报告题目: Towards Big Data Process Analytics and Monitoring
报告人: Prof. S. Joe Qin (秦泗钊教授), University of Southern California
时间: 2013年5月18日(周六)下午2:00
地点: 实验15楼207
报告人简介:
S. Joe Qin, IEEE Fellow, is the Fluor Professor of Process Engineering and Vice Dean at the Viterbi School of Engineering at University of Southern California. He obtained his B.S. and M.S. degrees in Automatic Control from Tsinghua University in 1984 and 1987, respectively, and Ph.D. degree in Chemical Engineering from University of Maryland at College Park in 1992. His research interests include big data process analytics, statistical process monitoring, fault diagnosis, model predictive control, system identification, run-to-run control, and control performance monitoring. He is a Co-Director of the Texas-Wisconsin-California Control Consortium which celebrates the 20th anniversary this year. He is a recipient of the National Science Foundation CAREER Award, the 2011 Northrop Grumman Best Teaching award at Viterbi School of Engineering, the DuPont Young Professor Award, Halliburton/Brown & Root Young Faculty Excellence Award, and an IFAC Best Paper Prize for a paper published in Control Engineering Practice. He is currently an Associate Editor for Journal of Process Control and a Member of the Editorial Board for Journal of Chemometrics. He served as an Editor for Control Engineering Practice and an Associate Editor for IEEE Transactions on Control Systems Technology. He has published over 100 archival journal papers with an ISI Web of Science h-index of 32.
Abstract
Process monitoring provides supervision of process operations so that abnormal operating conditions can be detected, diagnosed, and proper adjustment can be implemented as needed. The focus of this talk is on the recently rising interest of big data of multiple sources and the use of multivariate statistical methods for multi-level data-driven process monitoring. The ultimate purpose is to reduce process variability under real-world operating conditions with the use of real time data.

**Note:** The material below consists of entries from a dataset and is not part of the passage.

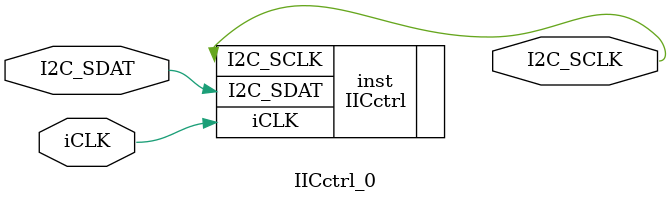
<source format=v>
`timescale 1ns / 1ps


module IICctrl_0 (
  iCLK,
  I2C_SCLK,
  I2C_SDAT
);

input wire iCLK;
output wire I2C_SCLK;
inout wire I2C_SDAT;

  IICctrl #(
    .LUT_SIZE(193),
    .CLK_Freq(25000000),
    .I2C_Freq(10000)
  ) inst (
    .iCLK(iCLK),
    .I2C_SCLK(I2C_SCLK),
    .I2C_SDAT(I2C_SDAT)
  );
endmodule

</source>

A concurrent projection to latent structures is presented for the monitoring of output-level faults that affect the quality and input-level process faults. The input and output data spaces are concurrently projected to five subspaces, a joint input-output subspace that captures co-variations between input and output, an output-principal subspace, an output-residual subspace, an input principal subspace, and an input-residual subspace. Statistical indices are developed for various fault detection alarms based on these subspaces. The proposed monitoring method offers complete monitoring of faults that happen in the predictable output subspace and the unpredictable output residual subspace, as well as faults that affect the input spaces only.